RDD partition algorithm in spark

Time:2019-11-26

Partition algorithm of RDD in spark


def positions(length: Long, numSlices: Int): Iterator[(Int, Int)] = {
      (0 until numSlices).iterator.map { i =>
        val start = ((i * length) / numSlices).toInt
        val end = (((i + 1) * length) / numSlices).toInt
        (start, end)
      }
}


/**

  • Number of numslices partitions
  • (0 until numslices). Iterator is to change the number of partitions into iterator, and then use the map algorithm to
  • 0 – > 0 is converted to 0 – > 0 (0, n).

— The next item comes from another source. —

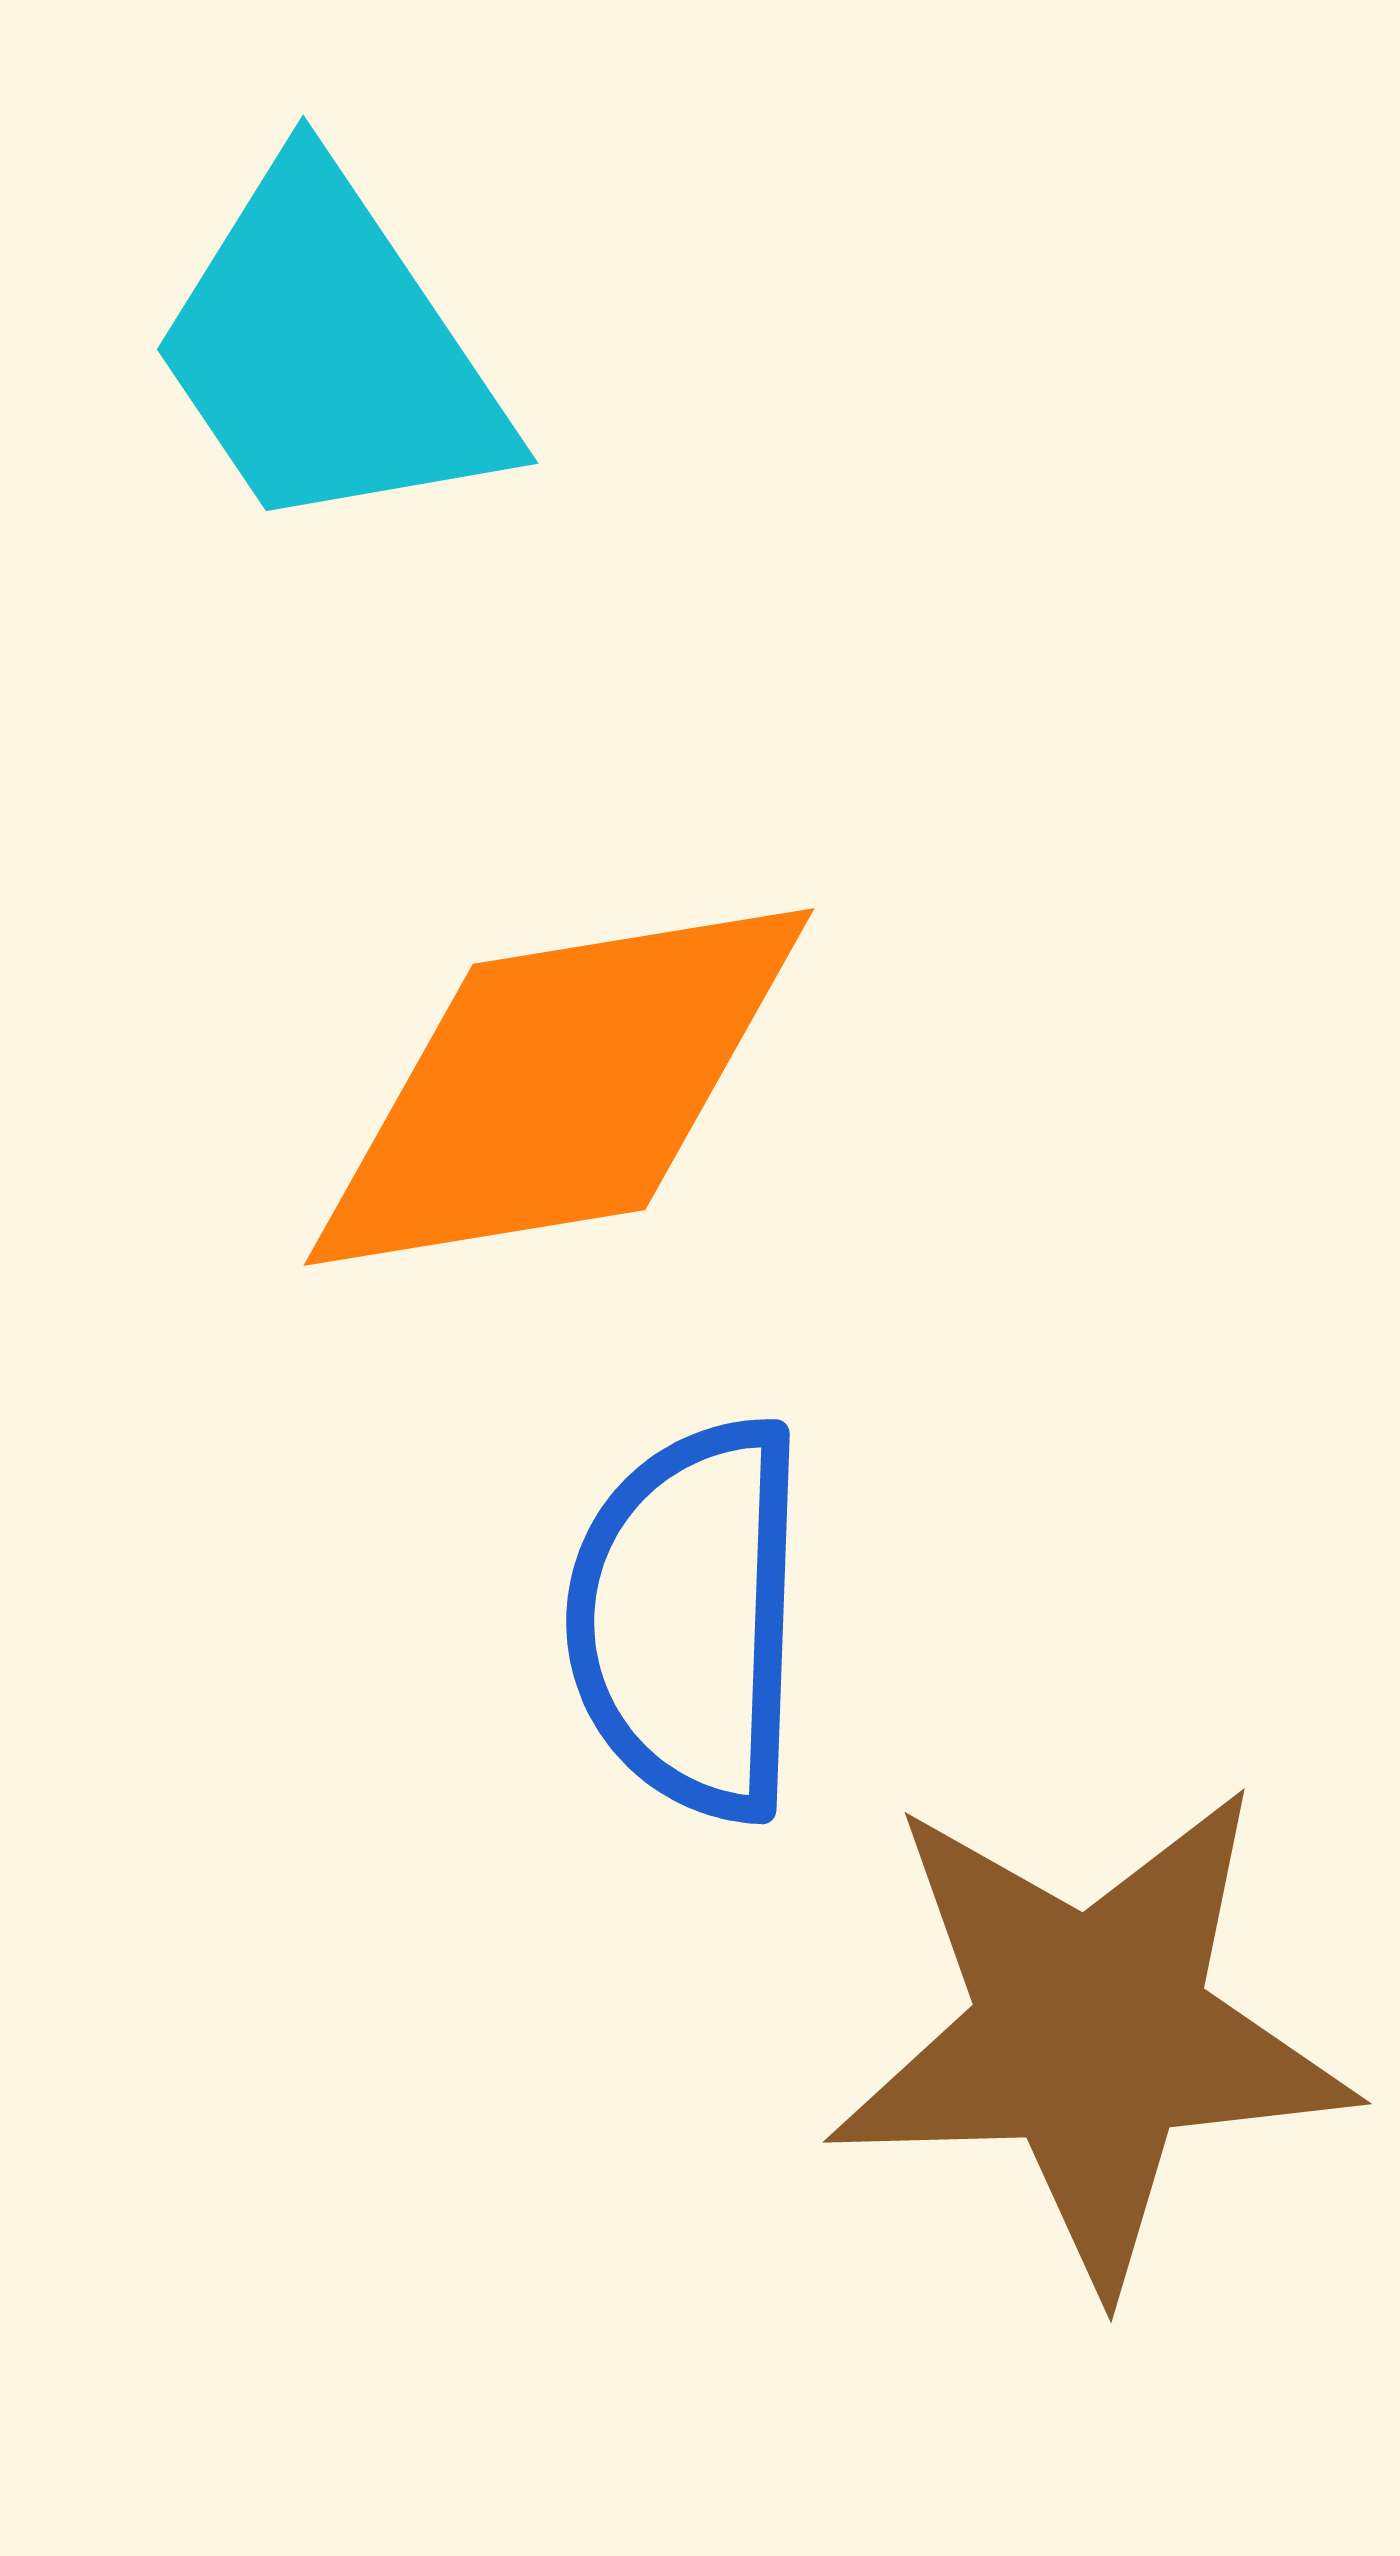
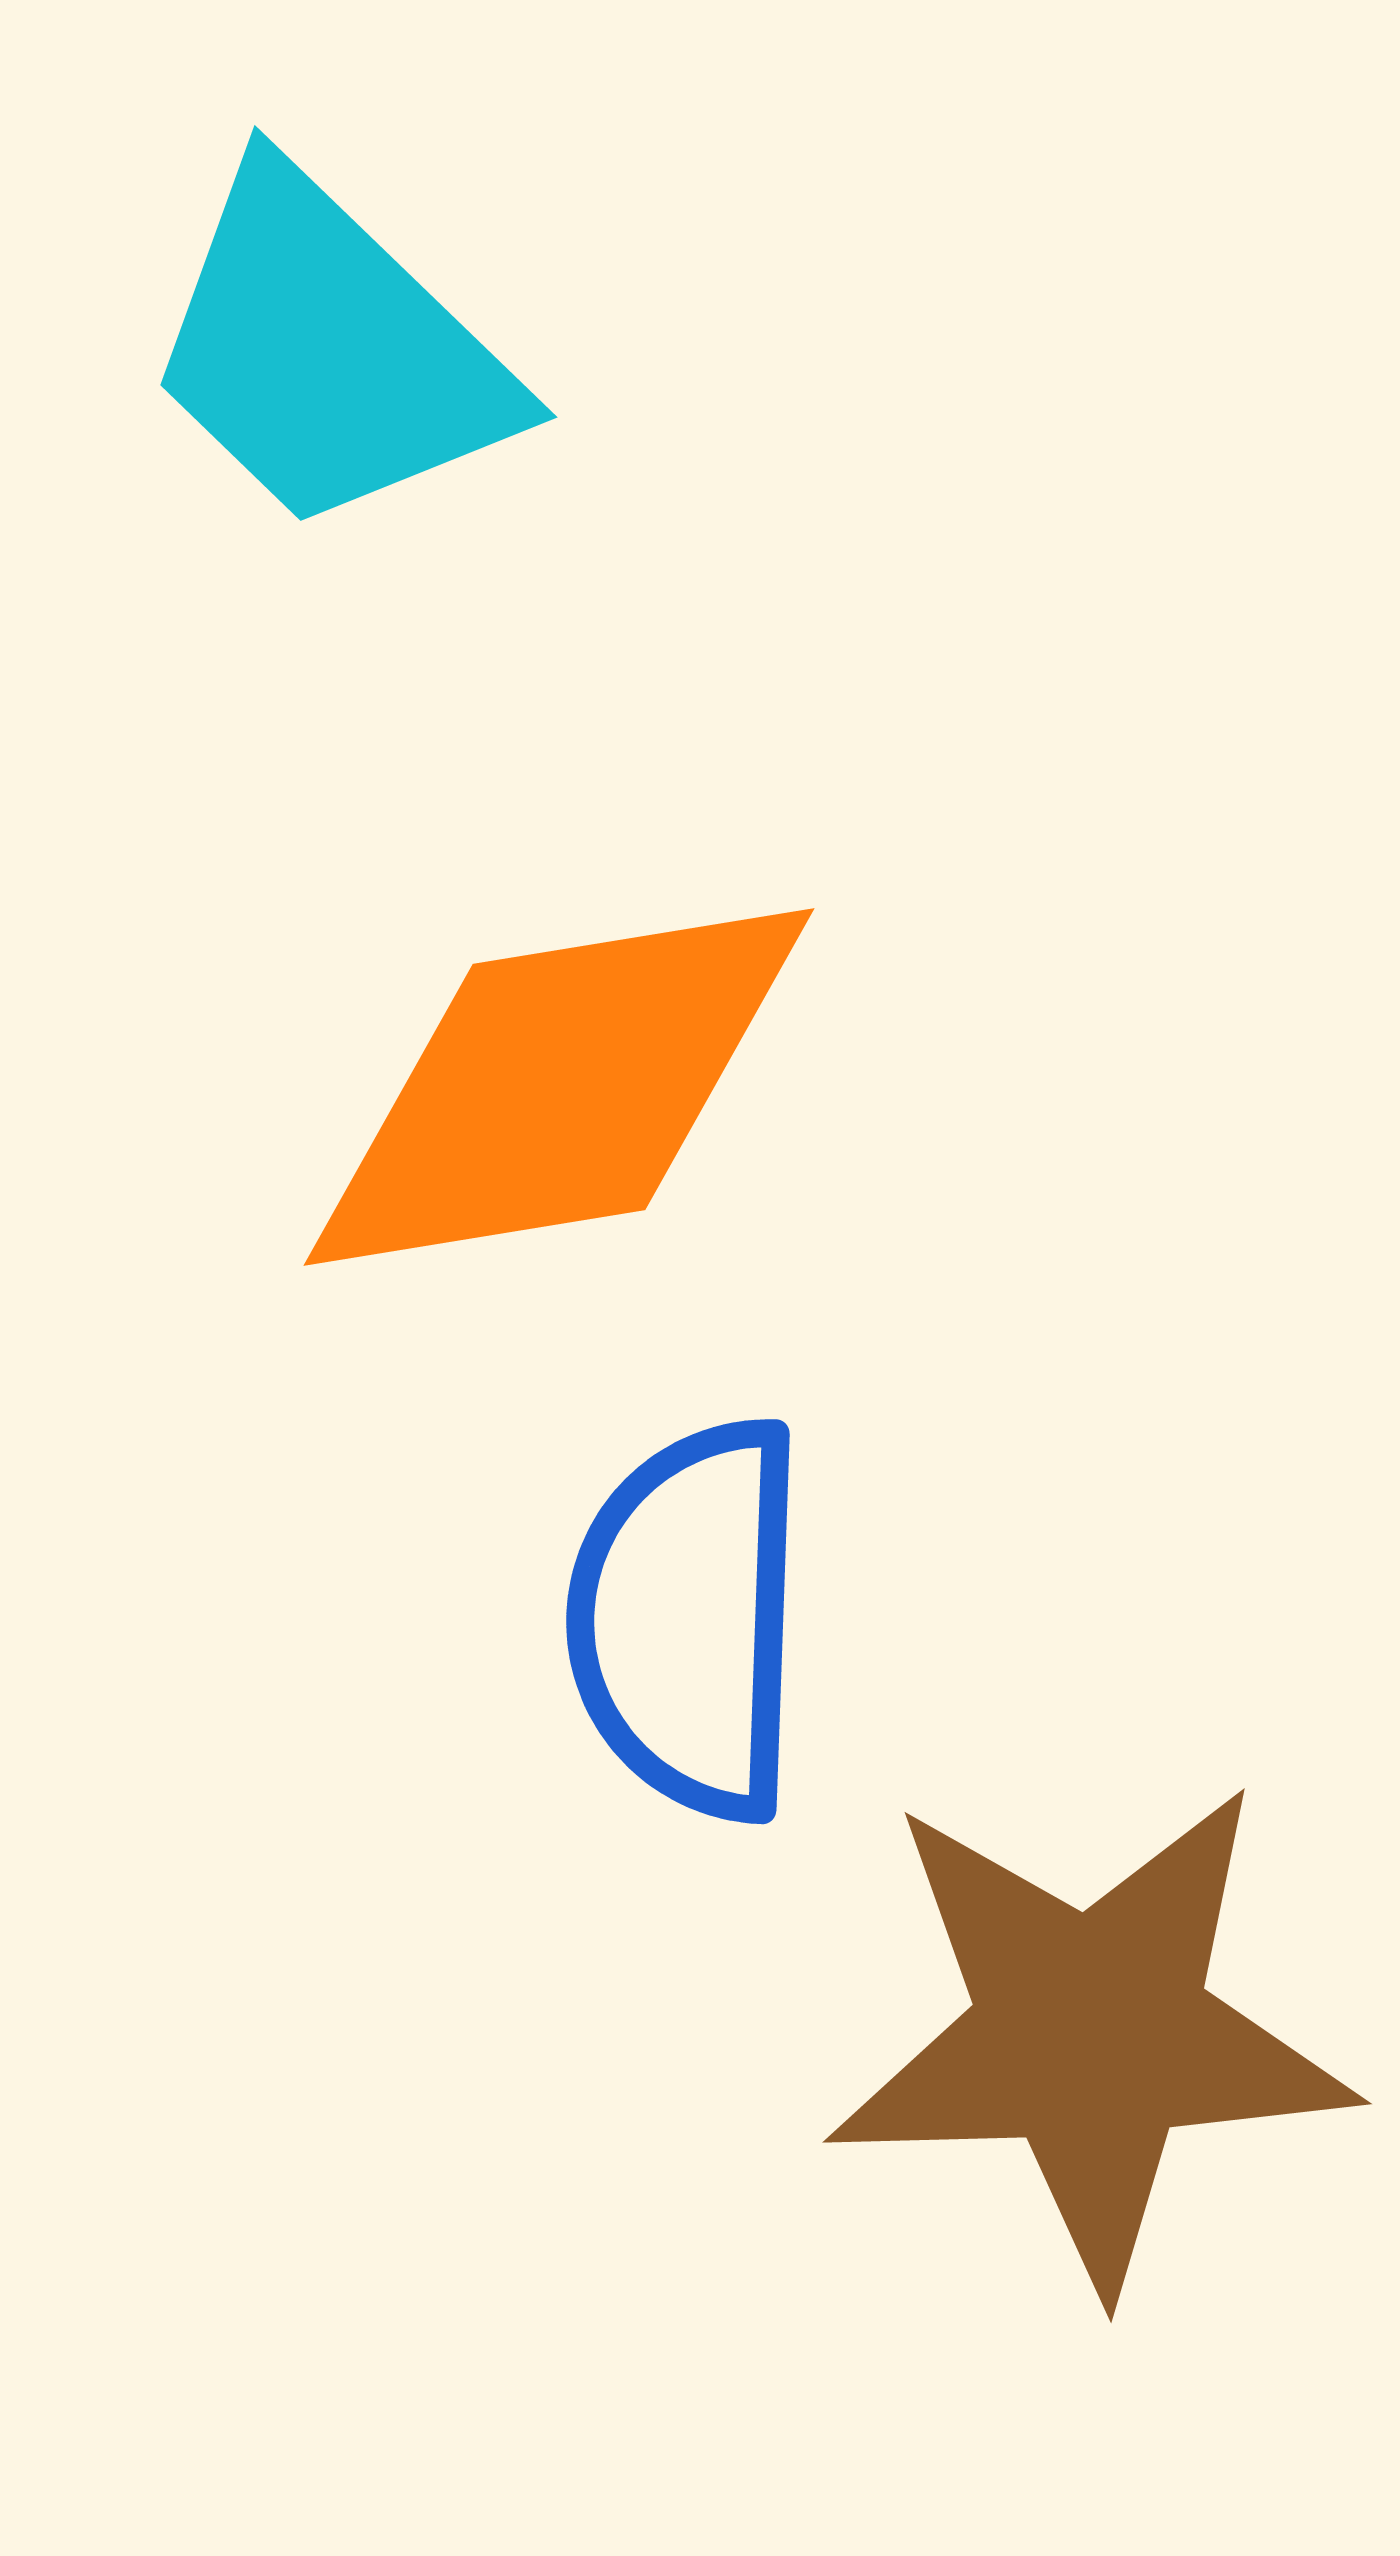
cyan trapezoid: rotated 12 degrees counterclockwise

That is to say, partition 0 reads 0 to N data sets.
  • The implementation of map algorithm is as follows:
  • val start = ((i * length) / numSlices).toInt
  • val end = (((i + 1) * length) / numSlices).toInt
  • Finally return to iterator [(start, end)]
  • In this way, the data set can be distributed to each partition as evenly as possible

*
*/

In big data cluster, it is often necessary to partition the data and assign it to each node in the cluster to execute, so as to mobilize cluster resources to execute the same task synchronously, which will greatly speed up the efficiency of task execution. So the excellent partition algorithm is an indispensable part.